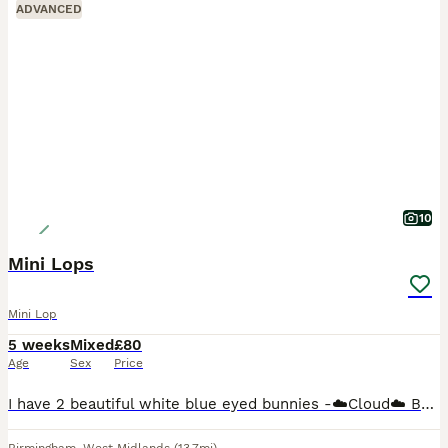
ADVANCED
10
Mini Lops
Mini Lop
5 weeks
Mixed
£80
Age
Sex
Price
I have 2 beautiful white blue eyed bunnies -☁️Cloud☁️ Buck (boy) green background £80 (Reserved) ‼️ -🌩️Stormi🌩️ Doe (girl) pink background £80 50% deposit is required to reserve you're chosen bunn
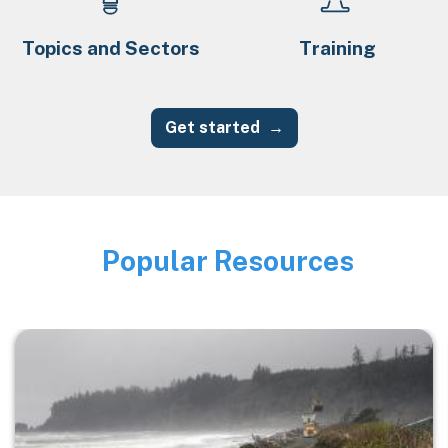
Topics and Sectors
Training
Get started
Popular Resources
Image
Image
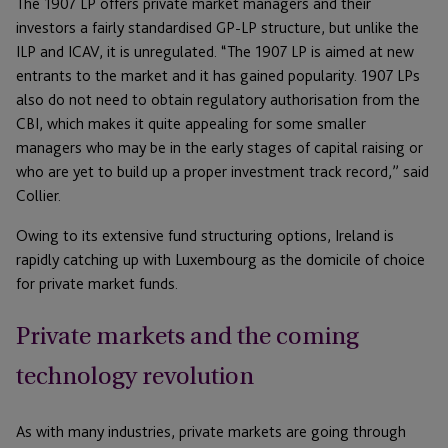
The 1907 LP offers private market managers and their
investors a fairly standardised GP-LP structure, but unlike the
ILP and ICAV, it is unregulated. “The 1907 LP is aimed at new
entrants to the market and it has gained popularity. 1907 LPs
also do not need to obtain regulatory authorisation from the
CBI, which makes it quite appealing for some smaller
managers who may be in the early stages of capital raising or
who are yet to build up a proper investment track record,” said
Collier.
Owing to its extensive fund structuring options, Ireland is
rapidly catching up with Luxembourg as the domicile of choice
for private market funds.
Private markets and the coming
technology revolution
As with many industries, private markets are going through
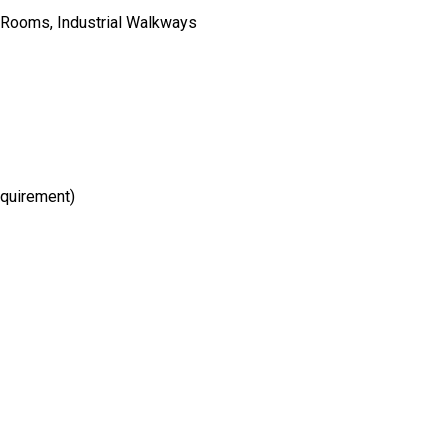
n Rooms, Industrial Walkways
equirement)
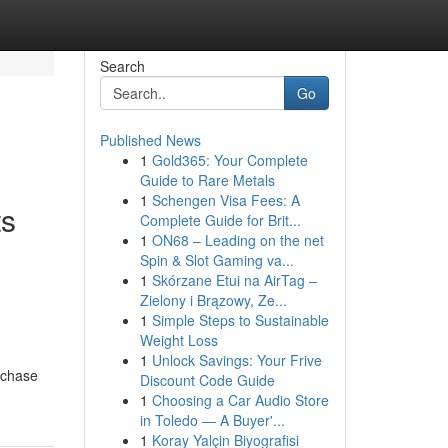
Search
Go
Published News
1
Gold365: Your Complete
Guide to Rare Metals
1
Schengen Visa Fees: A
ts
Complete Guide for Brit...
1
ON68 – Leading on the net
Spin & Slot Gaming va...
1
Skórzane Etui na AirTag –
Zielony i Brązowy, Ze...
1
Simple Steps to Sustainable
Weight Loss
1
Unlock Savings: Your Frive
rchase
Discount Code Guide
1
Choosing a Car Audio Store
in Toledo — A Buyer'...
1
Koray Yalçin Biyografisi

------------------------------------------------------------

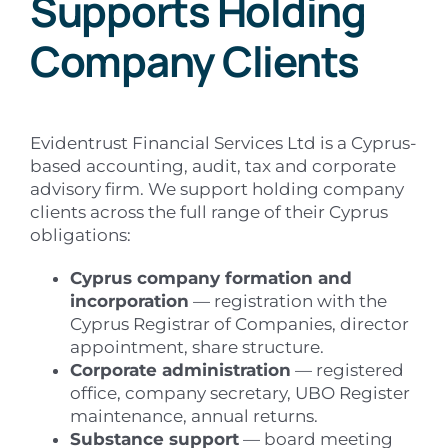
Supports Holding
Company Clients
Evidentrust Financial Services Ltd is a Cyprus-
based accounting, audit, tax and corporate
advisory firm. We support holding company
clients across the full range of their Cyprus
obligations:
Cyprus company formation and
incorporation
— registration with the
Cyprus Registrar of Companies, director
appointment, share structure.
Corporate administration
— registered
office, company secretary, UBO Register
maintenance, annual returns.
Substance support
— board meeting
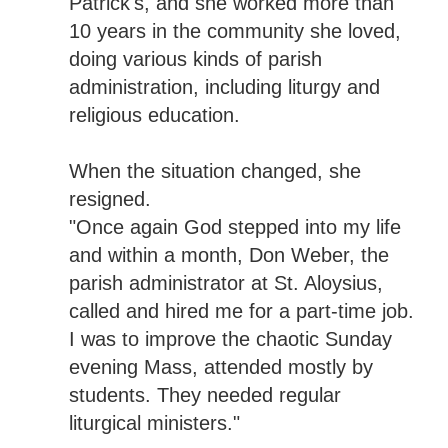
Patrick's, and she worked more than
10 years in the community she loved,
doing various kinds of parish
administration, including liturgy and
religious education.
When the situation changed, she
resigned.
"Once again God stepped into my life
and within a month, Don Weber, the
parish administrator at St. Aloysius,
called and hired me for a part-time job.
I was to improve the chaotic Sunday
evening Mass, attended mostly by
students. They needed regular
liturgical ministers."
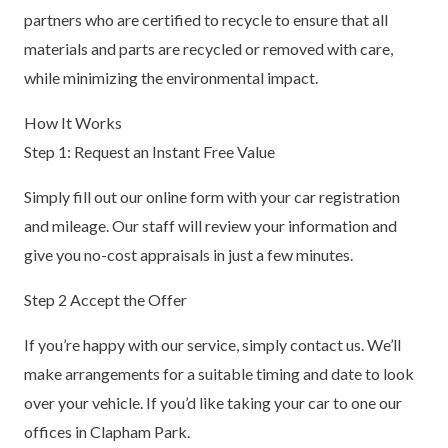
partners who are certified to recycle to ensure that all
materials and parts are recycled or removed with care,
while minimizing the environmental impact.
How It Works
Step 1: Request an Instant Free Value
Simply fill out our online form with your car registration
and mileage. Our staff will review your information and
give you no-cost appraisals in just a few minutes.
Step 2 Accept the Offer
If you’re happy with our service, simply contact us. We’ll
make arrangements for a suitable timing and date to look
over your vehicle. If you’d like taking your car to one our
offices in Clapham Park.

------------------------------------------------------------

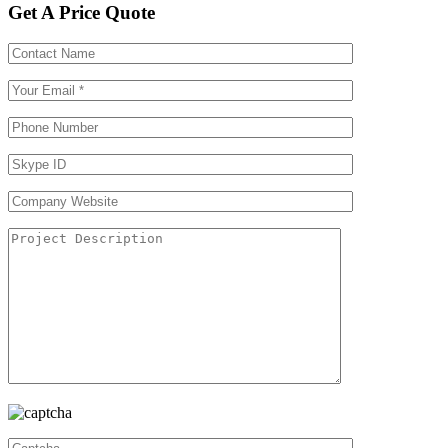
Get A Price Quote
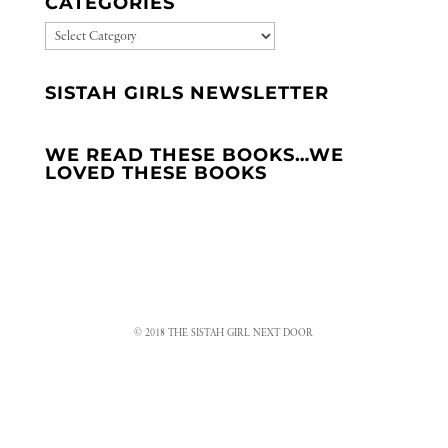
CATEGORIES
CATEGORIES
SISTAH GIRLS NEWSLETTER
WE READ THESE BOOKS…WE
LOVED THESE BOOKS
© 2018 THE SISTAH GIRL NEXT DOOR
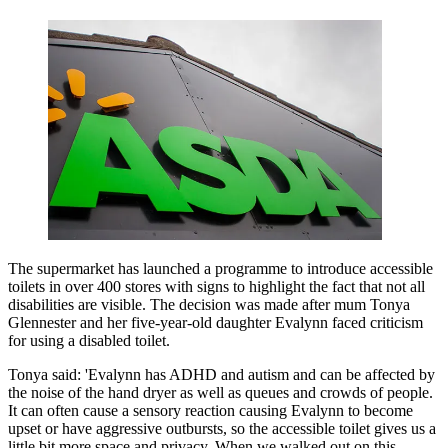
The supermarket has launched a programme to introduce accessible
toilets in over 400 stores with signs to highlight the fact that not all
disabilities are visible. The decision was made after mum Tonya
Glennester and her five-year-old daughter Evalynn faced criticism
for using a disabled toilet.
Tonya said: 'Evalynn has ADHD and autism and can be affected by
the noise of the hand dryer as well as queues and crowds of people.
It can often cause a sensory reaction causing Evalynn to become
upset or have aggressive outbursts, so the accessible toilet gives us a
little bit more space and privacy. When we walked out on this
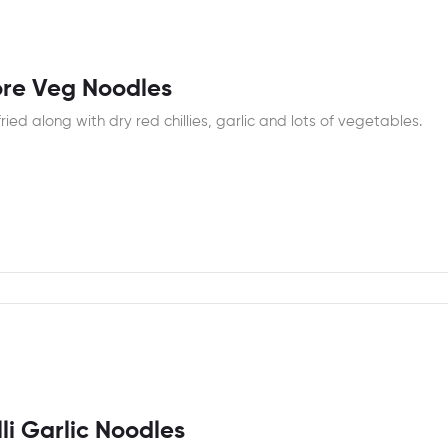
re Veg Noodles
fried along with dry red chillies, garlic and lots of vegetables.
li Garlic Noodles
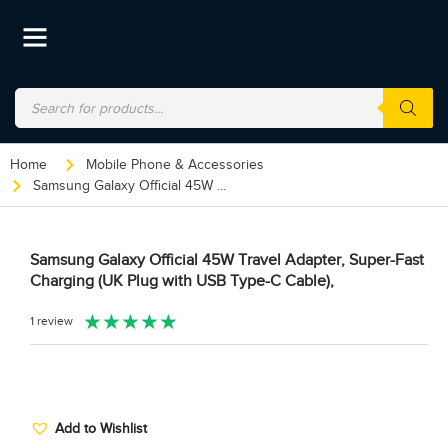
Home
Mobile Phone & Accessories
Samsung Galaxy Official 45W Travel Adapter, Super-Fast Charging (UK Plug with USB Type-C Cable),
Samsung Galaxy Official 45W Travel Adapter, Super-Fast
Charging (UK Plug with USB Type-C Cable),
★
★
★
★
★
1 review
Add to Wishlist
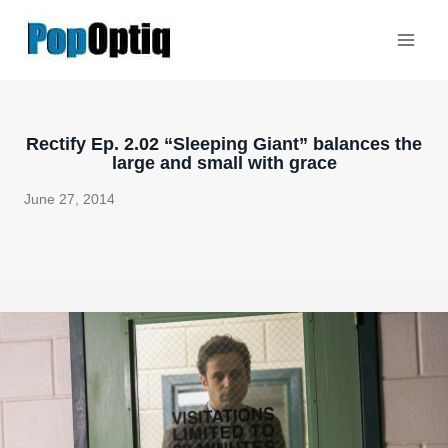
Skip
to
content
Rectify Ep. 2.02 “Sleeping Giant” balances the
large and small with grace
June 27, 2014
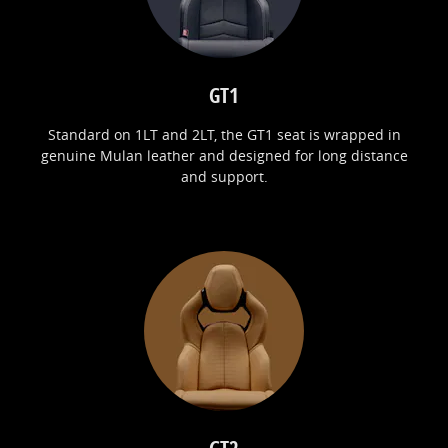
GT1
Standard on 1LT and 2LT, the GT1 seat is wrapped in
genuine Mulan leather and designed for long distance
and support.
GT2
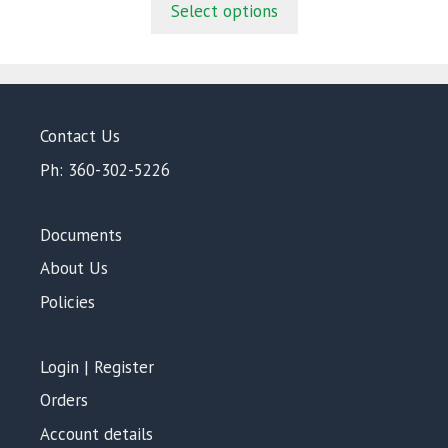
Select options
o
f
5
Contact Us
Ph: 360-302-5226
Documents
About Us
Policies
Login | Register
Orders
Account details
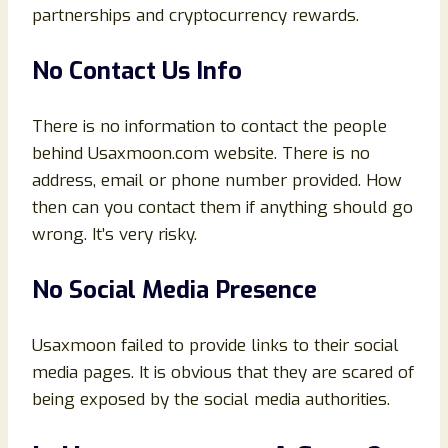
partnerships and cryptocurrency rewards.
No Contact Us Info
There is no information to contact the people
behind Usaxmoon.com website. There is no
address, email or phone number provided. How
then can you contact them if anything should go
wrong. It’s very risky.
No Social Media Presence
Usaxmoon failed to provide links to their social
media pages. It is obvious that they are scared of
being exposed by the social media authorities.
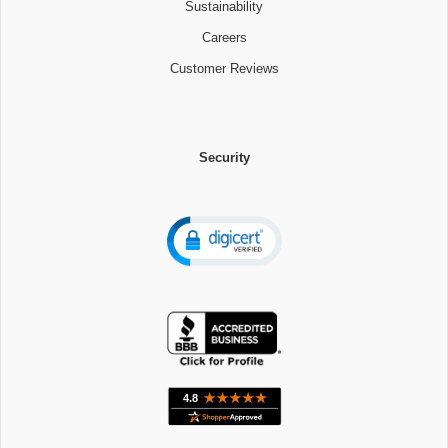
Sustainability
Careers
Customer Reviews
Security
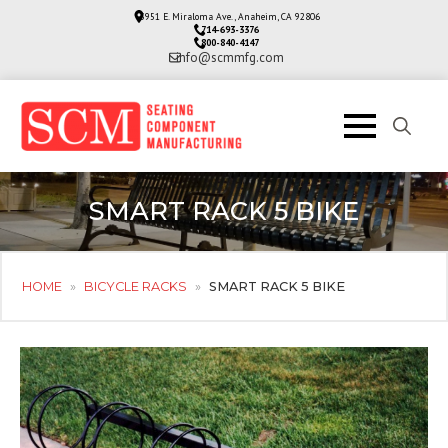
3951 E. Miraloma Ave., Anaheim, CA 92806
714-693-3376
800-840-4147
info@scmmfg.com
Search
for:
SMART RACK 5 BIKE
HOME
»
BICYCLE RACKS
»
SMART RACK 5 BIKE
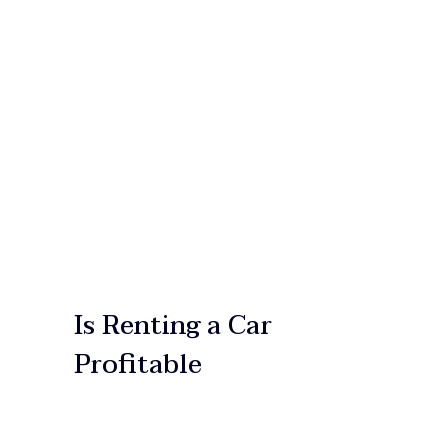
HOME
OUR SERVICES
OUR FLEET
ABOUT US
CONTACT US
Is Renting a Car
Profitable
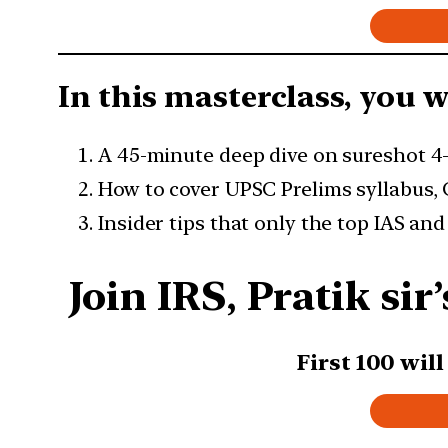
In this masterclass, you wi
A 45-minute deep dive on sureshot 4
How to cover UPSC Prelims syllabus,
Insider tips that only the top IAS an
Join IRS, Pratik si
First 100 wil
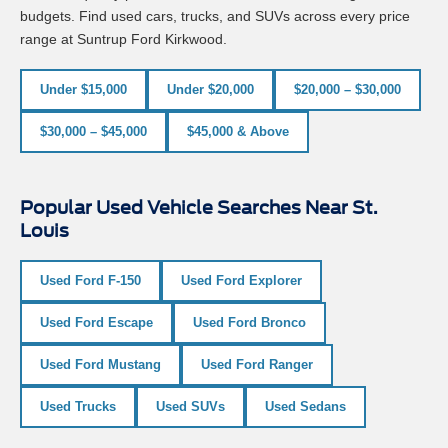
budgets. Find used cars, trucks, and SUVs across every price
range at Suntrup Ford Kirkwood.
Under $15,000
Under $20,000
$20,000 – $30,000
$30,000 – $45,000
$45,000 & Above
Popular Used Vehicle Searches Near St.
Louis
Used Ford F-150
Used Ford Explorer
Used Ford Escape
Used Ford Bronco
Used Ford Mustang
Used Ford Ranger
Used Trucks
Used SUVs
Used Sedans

------------------------------------------------------------

**TASK DESCRIPTION:** Can you reproduce, word for word, the lines of the material from the line with "Get A Price Quote" to the line with "Account details", both included, leaving the pictures out?

**SOLUTION:**
Get A Price Quote
CATEGORIES
CATEGORIES
SISTAH GIRLS NEWSLETTER
WE READ THESE BOOKS…WE
LOVED THESE BOOKS
© 2018 THE SISTAH GIRL NEXT DOOR
The supermarket has launched a programme to introduce accessible
toilets in over 400 stores with signs to highlight the fact that not all
disabilities are visible. The decision was made after mum Tonya
Glennester and her five-year-old daughter Evalynn faced criticism
for using a disabled toilet.
Tonya said: 'Evalynn has ADHD and autism and can be affected by
the noise of the hand dryer as well as queues and crowds of people.
It can often cause a sensory reaction causing Evalynn to become
upset or have aggressive outbursts, so the accessible toilet gives us a
little bit more space and privacy. When we walked out on this
re Veg Noodles
fried along with dry red chillies, garlic and lots of vegetables.
li Garlic Noodles
Home
Mobile Phone & Accessories
Samsung Galaxy Official 45W Travel Adapter, Super-Fast Charging (UK Plug with USB Type-C Cable),
Samsung Galaxy Official 45W Travel Adapter, Super-Fast
Charging (UK Plug with USB Type-C Cable),
★
★
★
★
★
1 review
Add to Wishlist
Skip
to
content
Rectify Ep. 2.02 “Sleeping Giant” balances the
large and small with grace
June 27, 2014
GT1
Standard on 1LT and 2LT, the GT1 seat is wrapped in
genuine Mulan leather and designed for long distance
and support.
GT2
Select options
o
f
5
Contact Us
Ph: 360-302-5226
Documents
About Us
Policies
Login | Register
Orders
Account details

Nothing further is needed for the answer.